The Legislature conducted joint Senate and House hearings to craft reforms. In the meantime, faced with continued problems of gang warfare and illegal drugs, the FBI joined with the local U.S. attorney's office, state Department of Public Safety, and Minneapolis and St. Paul police to form the Twin Cities Safe Streets Violent Gang Task Force.
The force received $397,000 in grants from the state Office of Justice Programs in 2010 and $289,500 in 2011 to underwrite participation of Minneapolis and St. Paul police officers.
Last fall, Bob Bushman, statewide coordinator of drug and gang task forces for the state Department of Public Safety's Office of Justice Programs, wrote a report that was highly critical of the FBI task force's operations. While he did not accuse it of misconduct, he cited internal disputes and lack of focus, and said "the lack of advisory board involvement leaves the ... task force with no oversight of operations, or the selection of targets and prosecutions, no formal method for conflict resolution and no regular forum for discussion about strategy, problems or allocation of resources."

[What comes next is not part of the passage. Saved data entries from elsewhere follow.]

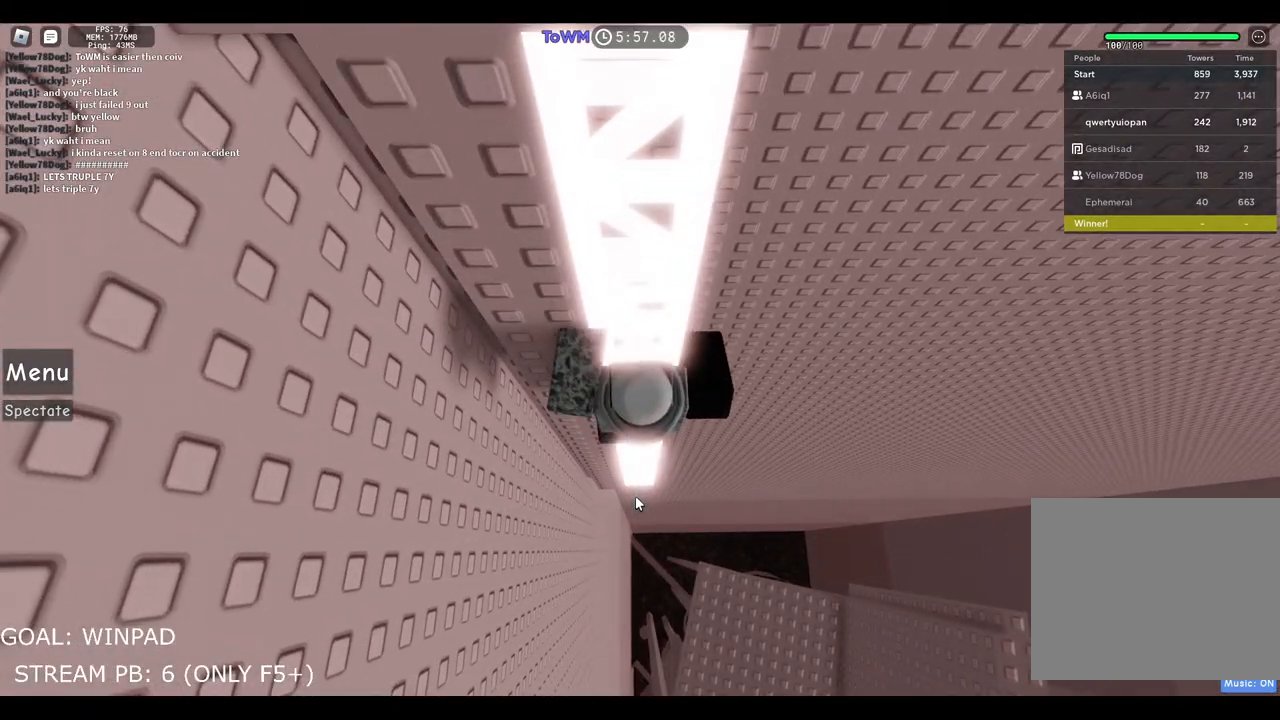
{"keys": [], "events": [[184, "s", "down"], [334, "s", "up"]]}
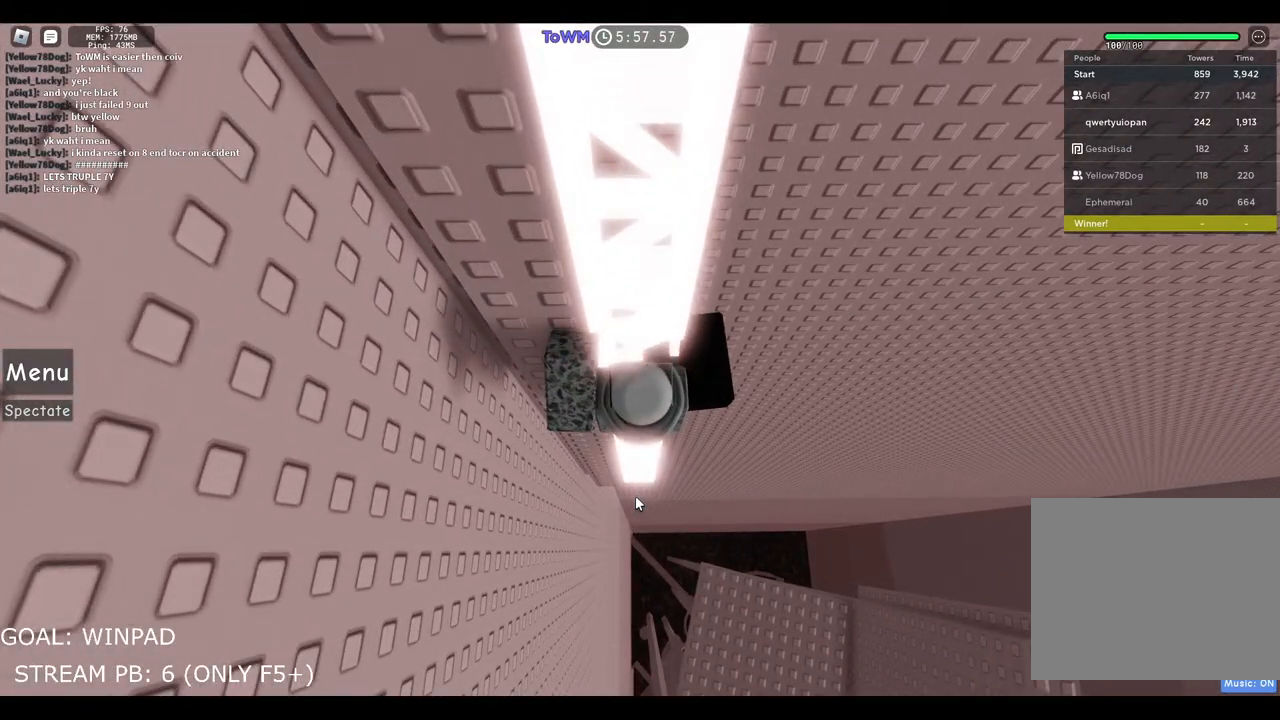
{"keys": [], "events": []}
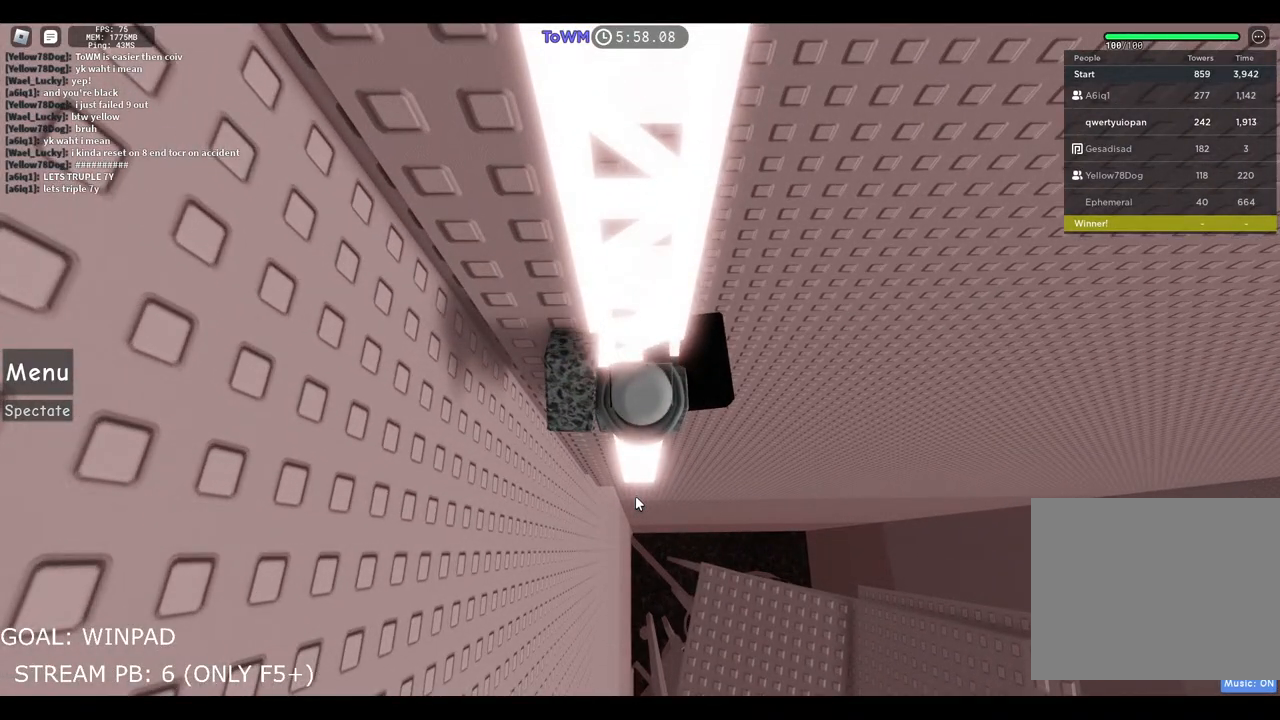
{"keys": ["w"], "events": [[34, "w", "down"], [150, "w", "up"], [167, "s", "down"], [300, "s", "up"], [300, "w", "down"], [400, "s", "down"], [417, "w", "up"], [500, "s", "up"], [500, "w", "down"]]}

One month later, according to e-mails obtained by the Star Tribune, the Minneapolis and St. Paul police departments notified the Office of Justice Programs that they were withdrawing their application for $297,000 in grant money to fund participation of a St. Paul police commander, a Minneapolis police lieutenant and two Minneapolis police officers. The application from both departments was made by the St. Paul police.
FBI: Civil liberties guarded
Howie Padilla, a spokesman for the St. Paul Police Department, said Friday that St. Paul decided to withdraw the request for funds because state law required the FBI task force have a state oversight board. "The practices of the FBI don't allow for any state to have oversight over a federally led task force," Padilla said.
But Padilla says the task force still has scrutiny. He said that every three months, Minneapolis Police Chief Tim Dolan, St. Paul Police Chief Thomas Smith and other officials discuss and review the work.
"The FBI from Washington can come out and review the task force at any point," Padilla said.
Kyle Lovan, chief counsel for the FBI's division in Minneapolis, would not comment Friday on the oversight board, but said the FBI "works extremely hard to make certain that civil liberties and the rights guaranteed especially under the First Amendment are upheld."
He said the task force has been invaluable in fostering communication among local law enforcement agencies, and has had success in prosecutions. Those statistics were not available on Friday, he said.
But Chuck Samuelson, executive director of the American Civil Liberties Union of Minnesota, said "the problem is transparency, and the FBI is not a transparent organization. That's why they need public oversight."
He said the "clear intent of the [state] legislation was that the operations would be run with an oversight board in an appropriate way." He said that while the FBI has a higher standard than the state when it comes to overseeing money, it has lower standards on issues of privacy.